Ablations—removing levels, disabling certain contrastive terms, or setting suboptimal temperatures—lead to consistent, interpretable performance degradations (up to ~10% in recall, 2–3% in mIoU in vision tasks) (Yang et al., 2023, Ghanooni et al., 4 Feb 2025, Chen et al., 2021). Balanced or adaptively-tuned head weights/temperatures are crucial.

6. Practical Considerations and Limitations

Weighting and temperature tuning: Optimal MLCL performance is sensitive to weights ( $L$ 6) and temperatures ( $L$ 7) per level; practitioners adopt grid search or ablation for calibration (Ghanooni et al., 4 Feb 2025).
Computational cost: MLCL increases per-batch compute and memory footprint due to multiple heads or projections, larger sets of positive/negative pairs, and per-level batch operations. However, head MLPs are typically lightweight compared to the backbone.
Label requirement: Supervised MLCL requires multi-level annotations; self-supervised variants require well-defined unsupervised proxies (e.g., kNN, view-augmentations) (Shao et al., 2021, Wang et al., 2024).
Interpretability: Multiple heads afford interpretability of learned features along semantic axes, but understanding the interplay of their learned spaces remains an open direction.
Extensions: Adaptive or learned weighting per head, application to self-supervised settings via pseudo-labels, and deeper architectural integration remain active areas of research (Ghanooni et al., 4 Feb 2025, Chen et al., 2021).

7. Applications, Generalizations, and Future Directions

MLCL’s core insight—explicitly targeting multiple, structured notions of similarity via architectural and loss modularity—facilitates robust learning in data-scarce, multi-label, hierarchical, and cross-modal environments. Demonstrated domains include but are not limited to hierarchical classification, multi-label classification, cross-lingual representation learning, domain-adaptive segmentation, dense vision tasks, recommendation, multi-view and multi-modal clustering, and graph representation learning (Ghanooni et al., 4 Feb 2025, Yang et al., 2023, Chen et al., 2022, Xu et al., 2021, Wang et al., 2022, Hu et al., 8 May 2026, Jiang et al., 2024).

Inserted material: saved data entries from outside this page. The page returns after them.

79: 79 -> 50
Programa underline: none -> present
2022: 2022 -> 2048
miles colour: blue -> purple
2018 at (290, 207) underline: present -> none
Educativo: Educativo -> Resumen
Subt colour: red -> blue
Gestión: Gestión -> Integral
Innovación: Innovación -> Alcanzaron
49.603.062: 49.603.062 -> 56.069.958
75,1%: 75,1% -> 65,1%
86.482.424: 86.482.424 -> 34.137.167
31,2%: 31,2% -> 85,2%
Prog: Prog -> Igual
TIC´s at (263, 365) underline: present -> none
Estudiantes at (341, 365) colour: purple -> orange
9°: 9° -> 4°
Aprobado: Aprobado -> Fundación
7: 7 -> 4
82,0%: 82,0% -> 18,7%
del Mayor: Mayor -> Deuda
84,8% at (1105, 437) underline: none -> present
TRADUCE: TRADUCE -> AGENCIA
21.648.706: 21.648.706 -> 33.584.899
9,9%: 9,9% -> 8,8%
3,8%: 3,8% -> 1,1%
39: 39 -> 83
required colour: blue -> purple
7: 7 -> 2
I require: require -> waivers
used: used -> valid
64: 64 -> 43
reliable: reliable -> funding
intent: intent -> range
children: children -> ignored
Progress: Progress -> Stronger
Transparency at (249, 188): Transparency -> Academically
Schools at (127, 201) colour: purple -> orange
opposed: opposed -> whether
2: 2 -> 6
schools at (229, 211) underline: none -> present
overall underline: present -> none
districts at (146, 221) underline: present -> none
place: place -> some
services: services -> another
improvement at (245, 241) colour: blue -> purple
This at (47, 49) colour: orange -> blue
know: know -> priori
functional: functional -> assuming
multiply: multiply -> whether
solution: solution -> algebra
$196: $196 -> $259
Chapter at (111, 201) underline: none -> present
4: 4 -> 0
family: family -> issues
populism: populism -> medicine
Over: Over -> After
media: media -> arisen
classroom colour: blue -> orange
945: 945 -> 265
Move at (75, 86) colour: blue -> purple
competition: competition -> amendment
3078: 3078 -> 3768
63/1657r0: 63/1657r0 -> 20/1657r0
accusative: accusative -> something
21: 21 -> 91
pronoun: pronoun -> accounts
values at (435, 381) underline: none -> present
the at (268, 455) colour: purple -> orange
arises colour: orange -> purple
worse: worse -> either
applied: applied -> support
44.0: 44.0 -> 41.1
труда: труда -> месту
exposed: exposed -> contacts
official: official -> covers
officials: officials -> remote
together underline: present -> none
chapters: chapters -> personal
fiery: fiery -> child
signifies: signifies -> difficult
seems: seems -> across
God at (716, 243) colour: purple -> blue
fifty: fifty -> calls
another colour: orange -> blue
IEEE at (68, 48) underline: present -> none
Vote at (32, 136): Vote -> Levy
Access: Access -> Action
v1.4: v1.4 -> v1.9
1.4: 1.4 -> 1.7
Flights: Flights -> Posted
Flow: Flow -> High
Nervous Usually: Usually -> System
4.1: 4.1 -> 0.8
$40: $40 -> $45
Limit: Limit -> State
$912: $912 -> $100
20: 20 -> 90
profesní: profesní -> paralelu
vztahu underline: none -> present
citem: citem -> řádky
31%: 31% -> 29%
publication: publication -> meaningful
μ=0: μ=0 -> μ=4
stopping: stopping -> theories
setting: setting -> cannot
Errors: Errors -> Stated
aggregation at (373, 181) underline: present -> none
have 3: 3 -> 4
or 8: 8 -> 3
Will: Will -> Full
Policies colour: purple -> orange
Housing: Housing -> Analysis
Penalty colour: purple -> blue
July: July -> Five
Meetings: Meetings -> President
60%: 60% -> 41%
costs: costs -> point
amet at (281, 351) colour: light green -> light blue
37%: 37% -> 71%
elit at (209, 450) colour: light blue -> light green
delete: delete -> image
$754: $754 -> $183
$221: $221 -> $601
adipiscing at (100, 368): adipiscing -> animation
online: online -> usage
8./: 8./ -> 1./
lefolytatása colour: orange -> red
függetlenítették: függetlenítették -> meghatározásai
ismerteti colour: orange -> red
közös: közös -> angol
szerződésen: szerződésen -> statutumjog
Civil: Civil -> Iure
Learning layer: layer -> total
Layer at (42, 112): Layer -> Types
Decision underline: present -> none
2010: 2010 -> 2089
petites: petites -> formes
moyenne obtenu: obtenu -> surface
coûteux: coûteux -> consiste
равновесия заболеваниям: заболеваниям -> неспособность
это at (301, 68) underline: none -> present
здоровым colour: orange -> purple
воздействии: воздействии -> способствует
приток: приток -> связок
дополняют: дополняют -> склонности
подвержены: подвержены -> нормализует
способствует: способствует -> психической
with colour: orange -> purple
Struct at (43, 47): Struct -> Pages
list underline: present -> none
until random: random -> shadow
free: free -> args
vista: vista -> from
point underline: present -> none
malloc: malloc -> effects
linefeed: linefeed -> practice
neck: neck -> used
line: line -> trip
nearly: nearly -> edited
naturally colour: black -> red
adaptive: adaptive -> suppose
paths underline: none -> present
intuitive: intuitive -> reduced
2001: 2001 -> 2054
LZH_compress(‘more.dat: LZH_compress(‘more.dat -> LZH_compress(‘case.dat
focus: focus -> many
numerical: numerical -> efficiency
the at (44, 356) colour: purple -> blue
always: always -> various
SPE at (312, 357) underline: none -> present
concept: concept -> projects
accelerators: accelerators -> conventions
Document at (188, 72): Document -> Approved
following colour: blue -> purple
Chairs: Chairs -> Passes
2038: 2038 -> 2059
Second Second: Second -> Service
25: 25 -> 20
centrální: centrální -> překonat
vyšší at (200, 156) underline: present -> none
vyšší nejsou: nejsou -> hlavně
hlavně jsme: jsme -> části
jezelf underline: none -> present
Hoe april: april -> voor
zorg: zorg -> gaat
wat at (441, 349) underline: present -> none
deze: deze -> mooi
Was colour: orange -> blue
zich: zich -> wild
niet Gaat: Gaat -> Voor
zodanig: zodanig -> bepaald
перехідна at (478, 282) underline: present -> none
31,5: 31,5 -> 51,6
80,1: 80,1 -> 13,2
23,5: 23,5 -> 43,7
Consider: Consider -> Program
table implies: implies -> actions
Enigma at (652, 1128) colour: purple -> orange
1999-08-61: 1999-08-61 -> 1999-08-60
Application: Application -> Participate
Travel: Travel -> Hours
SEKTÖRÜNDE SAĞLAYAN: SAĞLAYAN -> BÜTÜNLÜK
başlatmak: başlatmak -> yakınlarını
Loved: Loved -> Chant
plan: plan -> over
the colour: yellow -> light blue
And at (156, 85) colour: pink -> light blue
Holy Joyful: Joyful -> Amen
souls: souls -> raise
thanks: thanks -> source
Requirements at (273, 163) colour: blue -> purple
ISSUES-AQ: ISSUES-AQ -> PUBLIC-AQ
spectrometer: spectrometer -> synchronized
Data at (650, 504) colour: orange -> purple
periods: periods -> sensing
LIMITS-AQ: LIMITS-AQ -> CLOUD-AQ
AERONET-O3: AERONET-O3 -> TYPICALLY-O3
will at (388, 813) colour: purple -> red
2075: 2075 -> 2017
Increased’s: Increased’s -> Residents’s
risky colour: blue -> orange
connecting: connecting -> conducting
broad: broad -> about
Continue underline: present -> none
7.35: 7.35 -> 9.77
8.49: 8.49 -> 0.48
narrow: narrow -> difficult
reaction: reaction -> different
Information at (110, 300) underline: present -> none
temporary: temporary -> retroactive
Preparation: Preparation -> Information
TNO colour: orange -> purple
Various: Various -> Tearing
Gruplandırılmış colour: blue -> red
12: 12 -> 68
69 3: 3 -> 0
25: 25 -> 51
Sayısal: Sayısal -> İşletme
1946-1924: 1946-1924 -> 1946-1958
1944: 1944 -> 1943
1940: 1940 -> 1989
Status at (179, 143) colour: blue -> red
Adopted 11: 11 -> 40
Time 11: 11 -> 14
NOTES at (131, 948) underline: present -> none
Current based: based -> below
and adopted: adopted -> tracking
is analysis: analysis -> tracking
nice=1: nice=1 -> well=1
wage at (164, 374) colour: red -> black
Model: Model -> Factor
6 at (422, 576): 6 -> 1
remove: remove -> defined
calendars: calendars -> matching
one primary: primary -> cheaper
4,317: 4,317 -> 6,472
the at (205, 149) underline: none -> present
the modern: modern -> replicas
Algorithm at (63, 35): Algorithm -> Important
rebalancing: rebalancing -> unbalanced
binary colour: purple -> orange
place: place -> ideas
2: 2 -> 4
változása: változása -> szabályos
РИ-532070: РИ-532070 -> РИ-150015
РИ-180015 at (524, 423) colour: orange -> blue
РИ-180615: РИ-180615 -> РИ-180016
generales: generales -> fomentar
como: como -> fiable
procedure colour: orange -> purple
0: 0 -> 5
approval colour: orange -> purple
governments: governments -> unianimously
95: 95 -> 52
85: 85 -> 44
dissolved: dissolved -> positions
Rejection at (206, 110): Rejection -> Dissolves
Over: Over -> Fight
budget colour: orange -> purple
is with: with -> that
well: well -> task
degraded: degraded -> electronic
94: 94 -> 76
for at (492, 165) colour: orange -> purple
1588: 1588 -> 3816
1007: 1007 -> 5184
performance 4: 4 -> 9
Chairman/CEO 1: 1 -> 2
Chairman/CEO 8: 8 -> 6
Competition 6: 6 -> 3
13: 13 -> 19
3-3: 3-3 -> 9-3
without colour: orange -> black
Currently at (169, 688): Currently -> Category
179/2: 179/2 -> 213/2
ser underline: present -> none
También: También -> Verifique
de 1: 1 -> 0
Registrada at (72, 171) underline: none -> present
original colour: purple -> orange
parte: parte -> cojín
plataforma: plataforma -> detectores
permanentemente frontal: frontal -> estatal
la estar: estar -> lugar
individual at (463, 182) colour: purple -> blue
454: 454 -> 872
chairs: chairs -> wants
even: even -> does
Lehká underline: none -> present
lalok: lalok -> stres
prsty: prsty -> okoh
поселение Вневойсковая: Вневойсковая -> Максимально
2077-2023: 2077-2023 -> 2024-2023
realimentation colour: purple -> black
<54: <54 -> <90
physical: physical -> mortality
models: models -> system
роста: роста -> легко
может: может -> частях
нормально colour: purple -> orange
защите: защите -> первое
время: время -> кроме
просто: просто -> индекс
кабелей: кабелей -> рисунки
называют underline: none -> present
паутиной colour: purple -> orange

Future directions include:

Automated discovery or adaptation of levels and their importance via attention or meta-learning mechanisms.
Integration with large-scale pre-training, especially for multi-modal or deeply hierarchical data.
Applying MLCL in settings with noisy or incomplete labels by regularizing with global heads or pseudo-labels.
Theoretical analysis of the trade-offs between contrast granularity and optimization stability.

By systematically decomposing similarity into multiple learnable axes and enforcing both invariance and discriminability at each, MLCL delivers more expressive, generalizable, and interpretable representations across domains. Its increasing adoption is pushing the research frontier beyond single-level or “flat” contrastive learning frameworks.